───── SUPPLIED DATA ─────
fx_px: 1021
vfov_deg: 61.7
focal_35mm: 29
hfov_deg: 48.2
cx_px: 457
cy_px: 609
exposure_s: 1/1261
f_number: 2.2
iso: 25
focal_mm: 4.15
─────
───── SUPPLIED DATA ─────
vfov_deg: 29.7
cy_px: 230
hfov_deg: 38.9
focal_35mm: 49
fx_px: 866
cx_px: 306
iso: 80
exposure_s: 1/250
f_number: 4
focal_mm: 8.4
─────
# REQUIRED WORK
What you return must be an exact retyping of the lines above starting at the line with "focal_35mm: 49" and ending at the line with "focal_mm: 8.4", and nothing besides.

# RESULT OF THIS EXERCISE
focal_35mm: 49
fx_px: 866
cx_px: 306
iso: 80
exposure_s: 1/250
f_number: 4
focal_mm: 8.4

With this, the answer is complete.